(WHAT THE TASK ASKS)
Please summarize the thread below about matching Hubble and NH maps of Pluto in two sentences.

(SELECTED EXTRACT)
begin
I started working on it because I couldn't quite get the HST maps to line up with much on the NH maps so I took a shot in the dark, hoping I could get something to come out so I could get a better alignment.

Very cool work.

It'd be interesting to see this tried with the Hubble Ceres imagery in order to validate & further refine your technique for other applications, but the contrast levels there aren't nearly as high as those on Pluto so it might not work nearly as well.

It definitely works best with high contrast terrain. I have already experimented a little with Ceres with results less appealing. I'll give it another go some time though. I'm terrible at planet mapping but if someone wanted to use the HST hemispheric views to make a quick map, it would definitely make comparison a lot easier.

What can't you believe? There's a very crude large scale agreement between the Hubble imagery and NH, as we already know. Hubble isn't capable of resolving small-scale structure, of course.

There is much more agreement between the images I just posted than just large scale structures. Pick something from the processed HST image and watch it resolve on the NH map, there's a very large number of these. These weren't originally resolved and technically shouldn't be resolvable but they are there.
end
(RECORDED INFORMATION)
begin
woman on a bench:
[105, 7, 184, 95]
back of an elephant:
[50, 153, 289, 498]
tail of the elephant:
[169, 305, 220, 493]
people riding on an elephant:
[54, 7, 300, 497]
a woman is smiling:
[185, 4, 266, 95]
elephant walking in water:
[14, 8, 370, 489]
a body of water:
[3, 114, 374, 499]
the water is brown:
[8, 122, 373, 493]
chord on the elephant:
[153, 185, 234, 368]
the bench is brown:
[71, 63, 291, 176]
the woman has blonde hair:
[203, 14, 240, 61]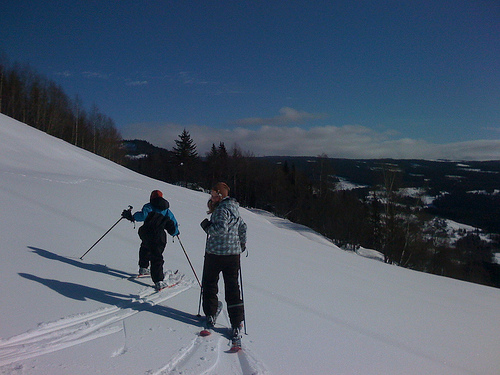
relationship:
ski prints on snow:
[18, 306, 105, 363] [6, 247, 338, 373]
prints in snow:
end
begin
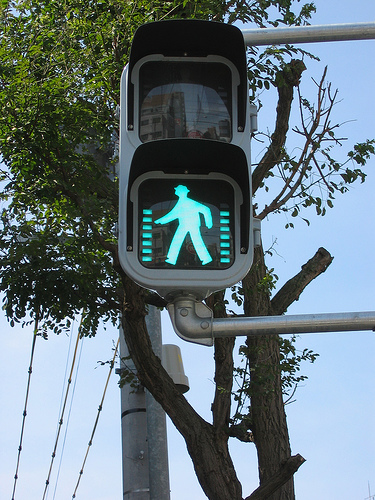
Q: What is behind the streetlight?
end
begin
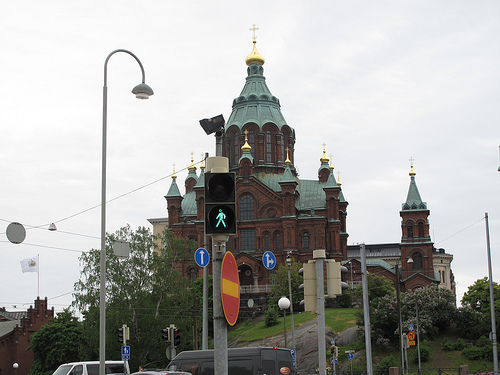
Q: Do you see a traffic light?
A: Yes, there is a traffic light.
end
(WRITTEN SOLUTION)
One poster began processing the HST maps because they would not line up well with the NH maps, and says the technique works best on high-contrast terrain, with less appealing results in early tries on Ceres. Another participant notes that Hubble and NH agree only crudely at large scale because Hubble cannot resolve small structure, but the poster answers that many features in the processed HST image resolve on the NH map even though they technically shouldn't be resolvable.